We got on a wagon, made the 15-20 minute ride and chatted with the coachman.
The junction of Kolokotroni and Levidou streets is the hangout of coachmen in Kifissia Square. There’s only five left of them. They’re continuing the tradition. They’re going back in time. They do it for a living or to boost their income. And definitely out of love. And, of course, against all odds.
“We only work on weekends. On holidays and days-off. And on a special weekday sometimes,” one of the five coachmen told, “Exploring Greece.” On Black Friday, the coachman we talked to and his colleagues will go down to Kifissia Square again. There’s going to be a lot of people on the streets. More and more people will choose to take the classic tour of the city.
Starting from Levidou Street, the carriages make the tour of Kifissia District. A 15 to 20-minute ride. The carriage starts from the centre. The horse climbs upwards. It leaves the malls and shops and enters the area of old houses. The image that Kifissia had when it was still just a suburb.
Who’s going for a ride with the carriages today? “The kids”, tells us at once the coachman who took us for a ride. “Greek or foreign?” we asked him.“We have both Greeks and foreigners. ‘Fifty-fifty’ “ he replied. Our coachman maintains his stable and takes care of his horse. “I always liked horses. I love them.” That’s why he was involved in the carriage business. He didn’t inherit the profession, nor did one of his relatives ever.
In the summer he takes his “shop” and goes to Tinos Island (an island in the Cyclades, in the Aegean Sea, where there is a great pilgrimage to the Temple of the Virgin Mary every summer especially on the 15th of August when the Assumption of the Virgin Mary is celebrated). The rest of the time they’re at their hangout in Kifissia Square. “We are invited to weddings and baptisms. We’re having a hard time getting by. It’s not like it used to be. But we like it,” he says.

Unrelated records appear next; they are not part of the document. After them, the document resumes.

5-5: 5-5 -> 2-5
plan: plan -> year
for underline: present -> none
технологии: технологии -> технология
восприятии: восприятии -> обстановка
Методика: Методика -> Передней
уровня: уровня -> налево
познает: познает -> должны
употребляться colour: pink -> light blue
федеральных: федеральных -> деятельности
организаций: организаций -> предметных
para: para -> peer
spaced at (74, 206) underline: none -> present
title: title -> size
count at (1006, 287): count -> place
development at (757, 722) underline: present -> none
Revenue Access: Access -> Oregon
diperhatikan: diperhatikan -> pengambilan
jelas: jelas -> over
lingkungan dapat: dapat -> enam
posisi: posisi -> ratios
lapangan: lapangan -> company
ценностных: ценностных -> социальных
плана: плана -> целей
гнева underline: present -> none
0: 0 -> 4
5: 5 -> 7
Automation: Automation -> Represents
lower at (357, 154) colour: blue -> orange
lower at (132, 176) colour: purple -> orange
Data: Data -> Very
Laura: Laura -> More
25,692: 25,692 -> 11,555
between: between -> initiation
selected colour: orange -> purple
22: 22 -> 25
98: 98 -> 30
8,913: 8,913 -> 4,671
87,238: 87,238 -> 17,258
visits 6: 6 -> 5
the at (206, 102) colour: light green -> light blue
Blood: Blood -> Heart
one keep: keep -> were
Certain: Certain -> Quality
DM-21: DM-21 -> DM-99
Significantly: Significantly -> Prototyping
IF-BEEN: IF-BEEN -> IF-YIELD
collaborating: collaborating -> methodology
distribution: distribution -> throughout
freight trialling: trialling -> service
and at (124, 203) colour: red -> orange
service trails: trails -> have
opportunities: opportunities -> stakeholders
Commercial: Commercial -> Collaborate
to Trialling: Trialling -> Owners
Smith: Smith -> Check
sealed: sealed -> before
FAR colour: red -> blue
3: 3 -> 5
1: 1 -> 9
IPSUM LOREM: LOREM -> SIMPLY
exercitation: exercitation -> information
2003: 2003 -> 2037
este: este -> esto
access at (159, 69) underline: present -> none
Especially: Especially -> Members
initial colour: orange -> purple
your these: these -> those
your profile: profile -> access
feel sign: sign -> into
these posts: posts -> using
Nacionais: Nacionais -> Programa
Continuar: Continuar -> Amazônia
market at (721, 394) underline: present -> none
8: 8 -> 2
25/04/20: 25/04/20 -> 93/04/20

We climbed on a carriage inspired by the Victorian carriages. They came to Greece in 1850. During King Otto’s reign. Since then, the pattern was copied and their construction was continued. The coachmen are dressed in the style of that era. Jacket, vest, hat, coat. The horses in Kifissia Square are waiting patiently. They now know their itinerary and offer a quiet ride. Their owners are waiting patiently.
It’s said that in the late 1960s, the licenses for coachmen were 72. Today there are only five coachmen. If you choose to take the tour of Kifissia district, you will spend a relaxing time of 15-20 minutes. A tourist in your own town. It might not be a ride of a lifetime. But it is a ride taken out of the life of Greece. From the life of the Old Athens.